We could never get him strong enough to endure the chemo. He opted to just have the surgery but even that was not an option.
He died less than two months after that Oncology appointment.
Cancer: 1 My family: 0
Two weeks ago, my siblings and I accompanied my mother to the hospital outpatient wing to have a lumpectomy that would remove the breast cancer that had invaded her body.
After my mom was taken into the prep area and well, prepped, my siblings and I were escorted back to stay with her until the took her into surgery.
As I entered the pre-op area I had a flashback of the recovery area we walked into four years ago. I just kept putting one foot in front of the other and telling myself, "Not the same, not the same."
She came through surgery with flying colors and, despite arguing with me about almost everything, had recuperated very well.
Tie score!
Today we sat in an exam room in the same complex where we had taken my dad in Baltimore and listened to another doctor describe the toxins they were going to pump into my mother.
Oncology is a language unto itself.
One I had hoped to never have to learn...again!
There are two standard types of chemo that would work for my mom based on her hormone receptors and her HER2...still not entirely clear on that but it has something to do with proteins...and how they attack the ducts and breast tissue.
There is no such thing as good chemo but one protocol is a little tougher to tolerate than the other. We were referring to the second as chemo "light." Not that it's really any 'lighter' but it's four treatments over 12 weeks as opposed to eight treatments over 16 weeks.
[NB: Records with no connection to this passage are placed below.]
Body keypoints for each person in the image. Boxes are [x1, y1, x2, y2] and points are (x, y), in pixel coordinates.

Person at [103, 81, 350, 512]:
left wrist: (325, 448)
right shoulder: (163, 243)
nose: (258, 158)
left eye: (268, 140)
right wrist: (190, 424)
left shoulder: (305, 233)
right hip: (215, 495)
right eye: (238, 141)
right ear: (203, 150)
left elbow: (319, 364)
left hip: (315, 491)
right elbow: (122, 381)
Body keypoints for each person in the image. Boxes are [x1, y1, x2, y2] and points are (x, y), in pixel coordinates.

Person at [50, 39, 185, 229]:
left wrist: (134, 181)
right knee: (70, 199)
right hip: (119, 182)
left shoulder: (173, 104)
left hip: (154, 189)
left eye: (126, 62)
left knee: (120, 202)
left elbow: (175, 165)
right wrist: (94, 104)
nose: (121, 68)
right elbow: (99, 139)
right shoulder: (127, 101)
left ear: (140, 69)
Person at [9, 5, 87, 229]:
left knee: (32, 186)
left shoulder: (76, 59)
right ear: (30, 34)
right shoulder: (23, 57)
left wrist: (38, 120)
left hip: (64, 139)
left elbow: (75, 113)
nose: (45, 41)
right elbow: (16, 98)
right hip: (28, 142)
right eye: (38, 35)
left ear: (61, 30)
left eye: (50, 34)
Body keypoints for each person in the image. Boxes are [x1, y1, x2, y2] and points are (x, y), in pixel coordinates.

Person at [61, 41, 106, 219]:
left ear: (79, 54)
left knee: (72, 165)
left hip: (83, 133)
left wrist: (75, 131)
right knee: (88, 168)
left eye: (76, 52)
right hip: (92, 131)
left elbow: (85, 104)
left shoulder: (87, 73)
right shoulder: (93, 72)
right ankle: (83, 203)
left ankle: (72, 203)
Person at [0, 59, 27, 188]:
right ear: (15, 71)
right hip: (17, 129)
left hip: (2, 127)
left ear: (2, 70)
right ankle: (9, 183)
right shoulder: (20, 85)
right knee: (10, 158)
There are other things that we've learned, one of which is that nearly 80% of all cancer patients are cured by surgery but there is no way to determine the difference between the 80 and the 20 and chemo is recommended to keep any rogue cancer cells from migrating and taking root in another part of the body. In other words, clear margins don't necessarily mean that there is no more cancer.
Another is that there are no two cancer patients that are the same. Cancer is a mutation and those mutations differ from one patient to another.
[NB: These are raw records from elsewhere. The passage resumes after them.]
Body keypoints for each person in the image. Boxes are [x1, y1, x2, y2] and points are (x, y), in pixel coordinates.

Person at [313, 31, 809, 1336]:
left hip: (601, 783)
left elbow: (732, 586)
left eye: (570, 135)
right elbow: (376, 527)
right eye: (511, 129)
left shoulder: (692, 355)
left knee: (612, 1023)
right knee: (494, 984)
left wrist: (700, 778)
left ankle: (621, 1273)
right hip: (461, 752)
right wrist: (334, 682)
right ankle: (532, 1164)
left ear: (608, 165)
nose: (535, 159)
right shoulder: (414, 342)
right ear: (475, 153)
Chemo is really an insurance policy against one of those mutations implanting itself into another of my mom's organs. But...there are no guarantees.
The difference between my mom's cancer and the cancer that took my dad couldn't be greater but I constantly have to check myself to keep from going to the "worst case scenario" and "what if" crap that my brain likes to toy with.
Staying positive can be extremely difficult but I have to repeat the, "Not the same, not the same" mantra that I said over and over again in the hospital two weeks ago.
I have never been a terribly religious person. I consider myself to be a Christian as I believe in Jesus but I tend to venture more toward the spiritual side of worship and prayer. I talk to God every day and also find that prayer has a way of calming me down and focusing on the things that are important.
What is important is to concentrate on the here and now and give thanks for what we have.
We are blessed that she caught this so early that it's curable.
This too shall pass and before we know it we'll be sitting poolside soaking up the Vitamin D.
In the meantime, we'll take our supplements and pray for the chemo to be as gentle as possible on her system with the exception of making her cigarettes taste so gross that she comes out of this a non-smoker.